What really drew me to this class was “New Media,” especially concerning the use of it to enact social change that the preceding “Feminism” implies. The internet has enabled me to find the information that my school textbooks did not teach. It connects me not only to my friends, but to the world, from silly pictures of cats to the livestreams and twitter feeds maintained by heroic reporters at Tahrir Square during the 2011 Egyptian revolution. Twitter actually enables users to learn about incoming earthquakes before they hit, as this xkcd strip points out. To me, New Media represents equal access to information and equal access to a voice—to those wealthy enough to have access to it. The internet is the greatest tool of the information age thus far, in some cases supplementing or even replacing the need for traditional (expensive) schooling through free courses and textbooks.

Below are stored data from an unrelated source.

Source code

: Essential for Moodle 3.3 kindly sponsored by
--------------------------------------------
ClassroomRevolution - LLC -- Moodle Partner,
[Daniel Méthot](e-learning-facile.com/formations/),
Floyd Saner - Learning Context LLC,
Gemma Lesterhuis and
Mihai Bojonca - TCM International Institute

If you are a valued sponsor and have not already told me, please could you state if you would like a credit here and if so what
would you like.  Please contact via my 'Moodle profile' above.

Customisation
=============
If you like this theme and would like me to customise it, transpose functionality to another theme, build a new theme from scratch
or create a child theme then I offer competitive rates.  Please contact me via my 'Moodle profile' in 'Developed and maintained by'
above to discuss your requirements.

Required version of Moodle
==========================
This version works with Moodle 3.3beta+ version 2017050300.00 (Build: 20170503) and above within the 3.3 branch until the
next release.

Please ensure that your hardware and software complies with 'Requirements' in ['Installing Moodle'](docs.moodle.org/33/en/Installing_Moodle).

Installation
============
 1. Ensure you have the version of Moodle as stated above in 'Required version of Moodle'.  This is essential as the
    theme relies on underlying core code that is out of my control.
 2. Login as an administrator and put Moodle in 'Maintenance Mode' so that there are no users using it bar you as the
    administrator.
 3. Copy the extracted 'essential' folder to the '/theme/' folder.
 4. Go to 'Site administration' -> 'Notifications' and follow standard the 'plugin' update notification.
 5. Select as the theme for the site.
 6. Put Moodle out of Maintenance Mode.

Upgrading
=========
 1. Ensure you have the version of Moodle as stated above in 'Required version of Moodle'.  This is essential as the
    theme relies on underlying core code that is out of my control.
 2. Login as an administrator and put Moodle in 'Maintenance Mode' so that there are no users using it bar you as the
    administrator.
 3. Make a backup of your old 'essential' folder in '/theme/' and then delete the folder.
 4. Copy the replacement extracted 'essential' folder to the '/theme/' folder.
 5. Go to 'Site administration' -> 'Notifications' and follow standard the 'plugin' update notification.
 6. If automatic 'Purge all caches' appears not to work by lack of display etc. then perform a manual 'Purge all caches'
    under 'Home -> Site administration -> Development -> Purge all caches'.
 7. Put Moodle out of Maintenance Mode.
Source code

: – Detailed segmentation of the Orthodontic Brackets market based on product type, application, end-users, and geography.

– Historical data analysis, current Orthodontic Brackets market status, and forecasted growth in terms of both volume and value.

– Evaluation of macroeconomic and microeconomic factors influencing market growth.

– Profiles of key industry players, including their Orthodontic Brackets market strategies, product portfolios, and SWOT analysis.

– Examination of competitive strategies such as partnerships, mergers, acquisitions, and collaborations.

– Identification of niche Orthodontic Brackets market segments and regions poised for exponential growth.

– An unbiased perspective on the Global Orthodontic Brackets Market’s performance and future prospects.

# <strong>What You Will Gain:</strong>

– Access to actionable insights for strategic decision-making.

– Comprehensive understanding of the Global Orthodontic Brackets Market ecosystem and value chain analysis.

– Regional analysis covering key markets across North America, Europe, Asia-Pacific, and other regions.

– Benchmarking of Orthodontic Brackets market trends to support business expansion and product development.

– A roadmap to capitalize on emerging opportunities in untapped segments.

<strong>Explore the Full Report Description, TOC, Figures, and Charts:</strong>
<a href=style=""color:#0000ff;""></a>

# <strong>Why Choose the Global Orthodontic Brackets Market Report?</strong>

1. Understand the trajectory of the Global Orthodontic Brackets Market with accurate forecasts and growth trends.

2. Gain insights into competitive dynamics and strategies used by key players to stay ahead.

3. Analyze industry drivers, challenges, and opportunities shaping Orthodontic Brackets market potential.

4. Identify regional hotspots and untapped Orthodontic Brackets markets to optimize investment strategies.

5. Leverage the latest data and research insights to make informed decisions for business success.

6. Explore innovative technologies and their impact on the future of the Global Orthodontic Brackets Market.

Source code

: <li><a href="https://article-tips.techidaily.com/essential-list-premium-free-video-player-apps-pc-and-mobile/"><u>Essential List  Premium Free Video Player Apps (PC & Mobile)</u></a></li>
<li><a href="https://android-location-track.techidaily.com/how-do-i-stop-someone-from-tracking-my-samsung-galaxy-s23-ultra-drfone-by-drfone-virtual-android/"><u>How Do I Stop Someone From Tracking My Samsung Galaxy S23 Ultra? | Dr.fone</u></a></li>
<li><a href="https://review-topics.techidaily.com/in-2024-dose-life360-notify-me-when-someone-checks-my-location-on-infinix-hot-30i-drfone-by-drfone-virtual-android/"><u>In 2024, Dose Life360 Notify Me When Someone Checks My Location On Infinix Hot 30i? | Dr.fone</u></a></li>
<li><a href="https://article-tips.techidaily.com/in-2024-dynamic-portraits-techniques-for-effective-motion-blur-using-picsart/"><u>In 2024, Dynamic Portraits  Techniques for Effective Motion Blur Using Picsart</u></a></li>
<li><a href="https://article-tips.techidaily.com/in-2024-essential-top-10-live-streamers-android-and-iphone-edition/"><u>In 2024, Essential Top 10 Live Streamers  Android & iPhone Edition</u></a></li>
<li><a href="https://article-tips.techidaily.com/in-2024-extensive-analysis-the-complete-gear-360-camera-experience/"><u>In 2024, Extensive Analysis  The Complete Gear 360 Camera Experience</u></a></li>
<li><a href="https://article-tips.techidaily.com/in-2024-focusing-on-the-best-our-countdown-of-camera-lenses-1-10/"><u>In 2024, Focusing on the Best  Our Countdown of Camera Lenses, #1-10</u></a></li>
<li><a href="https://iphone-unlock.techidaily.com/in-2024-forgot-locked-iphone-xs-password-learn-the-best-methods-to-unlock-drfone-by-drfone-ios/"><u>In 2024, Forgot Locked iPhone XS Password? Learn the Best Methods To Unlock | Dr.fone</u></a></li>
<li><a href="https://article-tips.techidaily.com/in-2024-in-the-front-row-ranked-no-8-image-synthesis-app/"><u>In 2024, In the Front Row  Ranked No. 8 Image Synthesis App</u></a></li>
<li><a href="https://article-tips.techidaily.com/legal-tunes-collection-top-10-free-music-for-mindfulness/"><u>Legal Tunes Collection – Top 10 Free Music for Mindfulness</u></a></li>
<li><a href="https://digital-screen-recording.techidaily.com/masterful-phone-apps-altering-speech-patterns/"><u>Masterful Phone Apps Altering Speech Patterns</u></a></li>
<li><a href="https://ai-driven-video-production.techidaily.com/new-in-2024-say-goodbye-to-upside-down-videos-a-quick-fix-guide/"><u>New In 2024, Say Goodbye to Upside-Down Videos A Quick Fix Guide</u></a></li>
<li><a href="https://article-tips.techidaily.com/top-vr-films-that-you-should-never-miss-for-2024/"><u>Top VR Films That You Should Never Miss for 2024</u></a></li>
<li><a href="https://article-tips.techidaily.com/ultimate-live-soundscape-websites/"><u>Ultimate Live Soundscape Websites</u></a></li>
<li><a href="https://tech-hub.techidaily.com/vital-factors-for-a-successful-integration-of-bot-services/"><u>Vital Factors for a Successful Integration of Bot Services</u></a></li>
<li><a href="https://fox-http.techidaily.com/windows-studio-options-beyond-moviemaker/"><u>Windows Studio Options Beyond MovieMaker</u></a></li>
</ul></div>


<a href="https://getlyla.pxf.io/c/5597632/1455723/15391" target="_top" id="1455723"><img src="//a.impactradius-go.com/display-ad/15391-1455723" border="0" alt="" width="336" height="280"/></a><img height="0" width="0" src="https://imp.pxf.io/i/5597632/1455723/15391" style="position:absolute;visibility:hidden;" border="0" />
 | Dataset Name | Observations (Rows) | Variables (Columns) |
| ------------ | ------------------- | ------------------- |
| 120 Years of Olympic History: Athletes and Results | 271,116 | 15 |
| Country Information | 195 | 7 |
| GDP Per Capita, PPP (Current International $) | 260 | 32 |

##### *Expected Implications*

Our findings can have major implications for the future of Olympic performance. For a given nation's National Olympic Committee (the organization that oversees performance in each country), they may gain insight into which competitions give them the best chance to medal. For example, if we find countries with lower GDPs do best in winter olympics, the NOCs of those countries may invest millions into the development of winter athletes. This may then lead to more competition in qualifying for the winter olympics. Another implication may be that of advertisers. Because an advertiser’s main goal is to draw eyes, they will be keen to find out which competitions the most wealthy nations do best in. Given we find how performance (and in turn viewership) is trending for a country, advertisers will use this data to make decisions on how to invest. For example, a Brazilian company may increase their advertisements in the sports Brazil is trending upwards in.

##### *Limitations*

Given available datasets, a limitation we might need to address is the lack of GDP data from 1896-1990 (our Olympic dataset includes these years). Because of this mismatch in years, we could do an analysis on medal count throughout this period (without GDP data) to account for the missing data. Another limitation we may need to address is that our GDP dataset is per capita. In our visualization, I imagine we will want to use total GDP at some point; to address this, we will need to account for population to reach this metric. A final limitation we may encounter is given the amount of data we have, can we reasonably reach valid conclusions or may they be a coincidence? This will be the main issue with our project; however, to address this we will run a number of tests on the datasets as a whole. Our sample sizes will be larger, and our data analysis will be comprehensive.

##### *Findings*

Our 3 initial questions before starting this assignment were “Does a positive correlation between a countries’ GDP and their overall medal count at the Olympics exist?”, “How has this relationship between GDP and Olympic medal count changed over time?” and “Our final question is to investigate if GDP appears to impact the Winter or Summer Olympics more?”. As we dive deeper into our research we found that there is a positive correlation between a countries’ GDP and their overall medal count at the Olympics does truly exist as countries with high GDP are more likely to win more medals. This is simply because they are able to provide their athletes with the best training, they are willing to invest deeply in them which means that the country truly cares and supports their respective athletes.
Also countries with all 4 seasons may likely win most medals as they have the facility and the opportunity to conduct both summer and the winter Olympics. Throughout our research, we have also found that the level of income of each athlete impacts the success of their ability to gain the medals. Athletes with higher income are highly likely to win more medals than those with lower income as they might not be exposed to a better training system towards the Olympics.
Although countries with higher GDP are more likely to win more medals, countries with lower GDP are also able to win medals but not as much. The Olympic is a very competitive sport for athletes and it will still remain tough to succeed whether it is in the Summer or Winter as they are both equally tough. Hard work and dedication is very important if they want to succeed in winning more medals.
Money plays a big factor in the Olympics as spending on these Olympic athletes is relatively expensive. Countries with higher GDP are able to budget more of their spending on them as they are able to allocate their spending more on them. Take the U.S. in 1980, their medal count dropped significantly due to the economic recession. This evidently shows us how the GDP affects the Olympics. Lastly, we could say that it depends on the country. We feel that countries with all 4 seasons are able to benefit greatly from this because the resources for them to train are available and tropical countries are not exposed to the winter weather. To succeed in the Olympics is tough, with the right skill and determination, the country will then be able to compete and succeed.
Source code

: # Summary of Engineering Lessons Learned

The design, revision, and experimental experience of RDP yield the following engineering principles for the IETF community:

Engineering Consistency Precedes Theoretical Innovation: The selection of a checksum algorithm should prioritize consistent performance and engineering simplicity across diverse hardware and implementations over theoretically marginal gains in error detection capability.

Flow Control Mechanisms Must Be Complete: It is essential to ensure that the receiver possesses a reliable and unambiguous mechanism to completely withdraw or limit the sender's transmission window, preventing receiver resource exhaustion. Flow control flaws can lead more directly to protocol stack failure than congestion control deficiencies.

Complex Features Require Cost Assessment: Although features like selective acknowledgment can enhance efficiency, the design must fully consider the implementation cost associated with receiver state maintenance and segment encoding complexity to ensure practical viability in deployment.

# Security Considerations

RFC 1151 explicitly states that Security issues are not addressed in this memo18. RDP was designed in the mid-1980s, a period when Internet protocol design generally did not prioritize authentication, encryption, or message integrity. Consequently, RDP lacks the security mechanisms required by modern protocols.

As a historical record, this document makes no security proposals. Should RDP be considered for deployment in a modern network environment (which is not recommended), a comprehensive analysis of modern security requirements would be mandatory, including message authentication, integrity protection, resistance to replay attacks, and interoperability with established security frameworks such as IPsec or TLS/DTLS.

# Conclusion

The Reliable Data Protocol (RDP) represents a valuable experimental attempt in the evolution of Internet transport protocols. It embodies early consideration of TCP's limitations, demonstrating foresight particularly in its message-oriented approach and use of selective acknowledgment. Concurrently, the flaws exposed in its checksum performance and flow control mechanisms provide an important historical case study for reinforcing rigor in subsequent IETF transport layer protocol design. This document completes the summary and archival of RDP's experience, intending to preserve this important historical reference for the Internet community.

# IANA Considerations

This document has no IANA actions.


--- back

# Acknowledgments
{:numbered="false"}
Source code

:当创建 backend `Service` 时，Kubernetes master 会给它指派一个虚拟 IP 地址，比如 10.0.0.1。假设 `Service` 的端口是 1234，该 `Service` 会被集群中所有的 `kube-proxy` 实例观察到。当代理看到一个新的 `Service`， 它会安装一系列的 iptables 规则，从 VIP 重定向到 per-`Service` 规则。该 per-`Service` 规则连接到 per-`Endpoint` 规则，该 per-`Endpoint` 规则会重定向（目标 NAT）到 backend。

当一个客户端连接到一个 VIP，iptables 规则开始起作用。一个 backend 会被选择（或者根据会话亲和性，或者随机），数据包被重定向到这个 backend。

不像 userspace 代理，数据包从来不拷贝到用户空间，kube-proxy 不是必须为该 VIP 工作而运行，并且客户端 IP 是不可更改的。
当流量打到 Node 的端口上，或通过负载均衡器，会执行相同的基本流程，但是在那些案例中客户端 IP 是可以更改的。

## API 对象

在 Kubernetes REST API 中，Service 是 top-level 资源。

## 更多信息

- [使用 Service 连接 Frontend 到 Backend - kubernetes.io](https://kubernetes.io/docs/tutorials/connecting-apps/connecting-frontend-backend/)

The internet is also a connection to humanity that can provide second opinions to the bullied and emotionally abused and access to emergency help. It is where I have seen people find emotional, social, and ideological sanctuary from homes where their religious affiliations and sexual orientations were hidden or led to them being abused. It is where some of these same people found physical sanctuaries after being expelled from their homes. It is a collection of humanity so vast that (nearly) all of its users can find a group where they feel safe and feel that they belong.
So what precipitated the start of this blog was my Feminism, New Media, and Health class, but my desire to proliferate information and to become one of those ideological sanctuaries led me there.